While the ASMO toolbox may be applied to an unlimited number of real-world problems, the focus in this project will be on “optimal design” and “decision-making” within a comprehensive spectrum of applications spanning disciplines such as operational research; aerospace and civil materials and structures; automotive powertrains; and electrical engineering. In particular, we are interested in the following specific objectives:
- Surrogate-based optimal design of civil and aerospace structures composed of complex engineering materials (e.g. composites, concrete, wood, soil) initially modelled using classical and multi-scale methods.
- Optimal design of FRP-reinforced concrete beams from experimental data as well as from computationally intensive numerical models.
- Data-driven modelling and optimisation in soil mechanics.
- Optimal Management of Waterflooding in Petroleum Fields.
- Decision-making in smart manufacturing.
- Surrogate-assisted optimal design of power converters.
- Best aircraft engine-frame matching.
Optimum management of Waterflooding in Petroleum Fields
- High Fidelity (HF) Commercial Simulator (at Universidade Federal de Pernambuco, Brazil) used to simulate oil extraction from petroleum reservoir via waterflooding.
- Latin Centroidal Voronoid Tesselation DoE used to train Kriging model offline.
- Particle Swarm Algorithm used to find optimum of surrogate model.
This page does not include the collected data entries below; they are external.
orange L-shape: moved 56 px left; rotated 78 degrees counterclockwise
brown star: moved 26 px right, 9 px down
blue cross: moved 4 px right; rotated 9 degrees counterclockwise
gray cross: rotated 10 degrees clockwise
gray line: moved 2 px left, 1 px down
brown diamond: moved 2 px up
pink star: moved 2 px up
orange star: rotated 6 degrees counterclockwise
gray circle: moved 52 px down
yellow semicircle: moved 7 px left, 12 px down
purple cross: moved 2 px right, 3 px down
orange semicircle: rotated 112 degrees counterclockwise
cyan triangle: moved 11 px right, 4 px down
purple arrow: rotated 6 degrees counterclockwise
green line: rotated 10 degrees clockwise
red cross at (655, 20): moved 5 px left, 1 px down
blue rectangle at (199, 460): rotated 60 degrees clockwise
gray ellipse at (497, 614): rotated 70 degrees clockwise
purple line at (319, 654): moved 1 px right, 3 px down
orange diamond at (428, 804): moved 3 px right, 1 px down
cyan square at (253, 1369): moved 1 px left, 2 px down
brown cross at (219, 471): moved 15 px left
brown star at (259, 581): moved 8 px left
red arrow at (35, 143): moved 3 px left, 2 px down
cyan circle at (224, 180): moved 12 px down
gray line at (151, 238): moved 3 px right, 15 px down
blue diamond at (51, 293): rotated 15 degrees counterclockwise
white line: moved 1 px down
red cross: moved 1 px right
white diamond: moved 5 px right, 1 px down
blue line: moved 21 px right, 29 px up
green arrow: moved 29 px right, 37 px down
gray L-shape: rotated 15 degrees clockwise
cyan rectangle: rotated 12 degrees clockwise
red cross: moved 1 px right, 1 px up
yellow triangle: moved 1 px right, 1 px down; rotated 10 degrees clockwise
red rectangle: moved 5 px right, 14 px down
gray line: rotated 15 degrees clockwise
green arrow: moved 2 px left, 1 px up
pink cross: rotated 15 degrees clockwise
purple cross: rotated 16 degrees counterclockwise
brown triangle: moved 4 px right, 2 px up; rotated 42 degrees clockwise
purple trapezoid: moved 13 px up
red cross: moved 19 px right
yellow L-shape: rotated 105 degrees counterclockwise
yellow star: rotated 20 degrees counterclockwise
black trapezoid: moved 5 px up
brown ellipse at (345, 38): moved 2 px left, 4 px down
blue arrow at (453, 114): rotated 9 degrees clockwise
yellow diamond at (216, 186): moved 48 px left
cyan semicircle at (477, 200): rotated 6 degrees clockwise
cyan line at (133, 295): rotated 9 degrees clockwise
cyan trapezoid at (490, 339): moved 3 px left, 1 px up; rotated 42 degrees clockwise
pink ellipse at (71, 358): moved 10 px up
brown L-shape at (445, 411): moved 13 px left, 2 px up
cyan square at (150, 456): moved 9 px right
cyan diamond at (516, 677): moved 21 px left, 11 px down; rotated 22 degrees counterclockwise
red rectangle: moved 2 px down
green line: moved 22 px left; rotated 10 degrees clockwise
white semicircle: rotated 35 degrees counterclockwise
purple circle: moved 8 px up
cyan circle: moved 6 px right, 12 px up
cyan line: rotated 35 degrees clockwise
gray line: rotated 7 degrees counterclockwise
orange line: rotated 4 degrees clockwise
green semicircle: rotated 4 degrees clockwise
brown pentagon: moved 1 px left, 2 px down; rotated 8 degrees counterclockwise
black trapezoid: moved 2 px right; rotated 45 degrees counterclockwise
- Adaptive Constraint-Handling Techique.
Best Aircraft Engine-Frame Mathching
AVAILab actively participated in the InnovateUK & KTN Uncertainty Quantification & Management (UQ&M) Study Group with Industry in Liverpool 2017, leading the Set-Based & Multi-Objective Design work-package of a problem presented by Airbus titled “Climb-Cruise Engine Matching – An Optimisation Approach“. The latter involved Surrogate Modelling, Uncertainty Propagation, and Chance-Constrained Set-Based and Multi-Objective Optimal Design of Airframe-Engine Matching aiming for minimum noise, fuel consumption, and gaseous emissions.